Because attics are not commonly occupied spaces, they rarely are equipped with smoke alarms which means that a fire that starts may burn for some time until it reaches the point where it is visible from the outside. Occasionally, smoke may escape downstairs and trigger smoke alarms, but this is the exception rather than the rule.
The most common cause of attic fires is heat from powered electrical equipment along with faulty wiring and electrical malfunction. If the house is an older construction, the wiring should be thoroughly checked for signs of fraying or corrosion. Replace any damaged wiring immediately.
Some dry stored items may ignite if the level of heat in the attic reaches a certain point. It is usually necessary to remove such items and store them in a cooler, dry space. Also, hazardous products such as chemicals, batteries, or flammable liquids should not be stored in the attic due to the risk of possible combustion.
Smoke detectors should be installed in all levels of your home, including the attic. Fires spread rapidly, and you cannot afford to wait until the blaze has reached sufficient size to trigger alarms on lower levels.
Air conditioning or heating units may be installed in the attic. Be sure to conduct proper maintenance and inspection of these units on a regular basis to make sure they are in good working order and repair any defects or malfunctions as they occur.

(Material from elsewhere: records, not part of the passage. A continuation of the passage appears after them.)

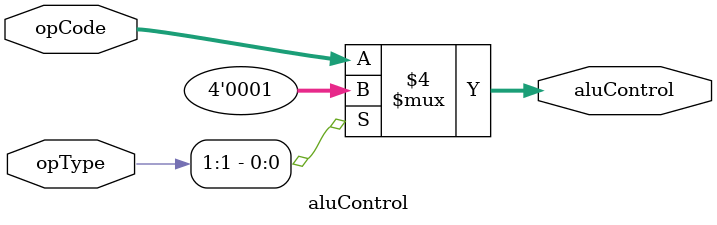
<source format=sv>
module aluControl(input [1:0] opType,input [3:0] opCode,output logic [3:0] aluControl );
	
	always_comb begin
		if(!opType[1])aluControl=opCode; // 00=aritmetica v 01=aritmetica con inmediato pasa el opCode
		else aluControl=4'b0001;//en todos los demas casos se asigna
	
	end

endmodule  
</source>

Attic fires may also start if heat from a chimney becomes great enough to cause items in the attic to ignite. Consider installing a ventilation fan in your attic to cool the area thoroughly. The less heat there is, the less likely the chance for an unexpected ignition.
In the event of smoke in your home where the source cannot be easily determined, chances are it is coming from a fire in your attic. Don't wait, evacuate your home immediately and dial 911. Attic fires can spread rapidly and at some point the ceiling above may collapse.